Presence is not only the ability to engage fully. It’s also the ability to disengage fully when the moment has passed. If you want a structured way to practice this without turning it into a self-optimization contest, I share grounded frameworks and reminders on my Website.
Name what’s true, and your behavior can finally align
Pauses don’t just calm you; they reveal you. One of the most protective skills you can build is emotional granularity—the ability to name what you’re actually feeling beneath the first loud label. Burnout rarely starts as “burnout.” It starts as “I’m fine,” “Just tired,” or—very often—anger.
In sessions, someone might say, “I’m furious at my team.” We pause. We breathe. Then I ask: “If anger had a layer underneath it, what might be there?” Often it’s fear: fear of failing, being exposed, losing control. Sometimes it’s grief—for a version of themselves that could rest.

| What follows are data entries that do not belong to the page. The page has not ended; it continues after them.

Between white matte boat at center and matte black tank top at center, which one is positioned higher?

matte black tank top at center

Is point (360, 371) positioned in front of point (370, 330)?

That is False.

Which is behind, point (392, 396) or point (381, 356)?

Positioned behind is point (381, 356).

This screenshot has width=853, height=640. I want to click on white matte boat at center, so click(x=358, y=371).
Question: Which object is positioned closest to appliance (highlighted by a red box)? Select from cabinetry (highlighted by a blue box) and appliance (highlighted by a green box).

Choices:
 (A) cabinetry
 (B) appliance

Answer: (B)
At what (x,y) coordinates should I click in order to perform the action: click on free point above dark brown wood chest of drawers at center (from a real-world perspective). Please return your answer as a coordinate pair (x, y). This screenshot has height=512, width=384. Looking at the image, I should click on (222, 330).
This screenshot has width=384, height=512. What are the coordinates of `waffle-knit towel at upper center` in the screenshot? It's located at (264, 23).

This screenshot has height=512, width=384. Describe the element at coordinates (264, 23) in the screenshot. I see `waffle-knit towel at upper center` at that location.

When you can say, “I’m scared and tired, not just furious,” your options change. You might ask for help instead of lashing out. You might renegotiate a deadline instead of silently over-functioning. Behavioral alignment—acting in line with your real values—starts with honest seeing.

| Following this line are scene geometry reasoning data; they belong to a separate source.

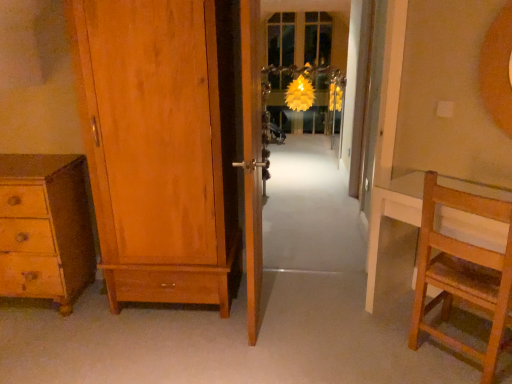
Locate an element on the screen. free location in front of wooden door at center, the 1th door in the right-to-left sequence is located at coordinates (258, 353).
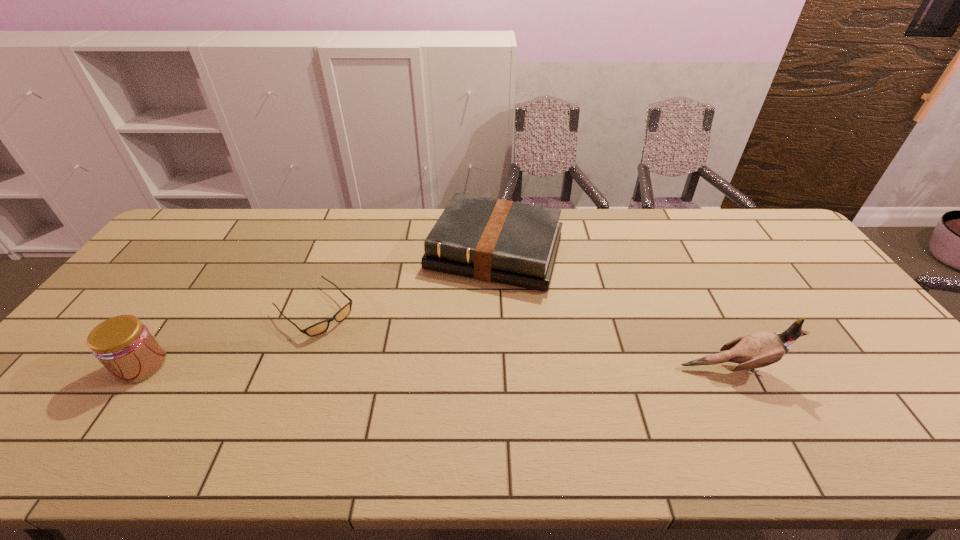
You are a GUI agent. You are given a task and a screenshot of the screen. Output one action in this format:
    pyautogui.click(x=<x>, y=<y>)
    Task: Click on the vacant area that lies between the second shortest object and the bird
    
    Given the screenshot: What is the action you would take?
    pyautogui.click(x=613, y=310)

This isn’t only personal; it’s systemic. Leaders who pause before reacting create psychological safety. Neuroscience links mindful awareness to stronger regulation pathways between the prefrontal cortex (PFC)—your planning and perspective center—and the amygdala, your threat detector.2 In practice, it looks like three breaths before responding to bad news, followed by: “Tell me more,” instead of, “Who messed this up?”
If you feel resistance—“If I slow down, I’ll fall behind”—treat that as your cue. Start where you’re most reactive: one relationship, one recurring meeting, one time of day. Insert a non-negotiable pause there.
End today with this practice, not as a slogan but as proof:
“I have time for one breath before I move.”
This is for informational purposes only and not a substitute for professional advice. Consult a qualified expert for personal guidance.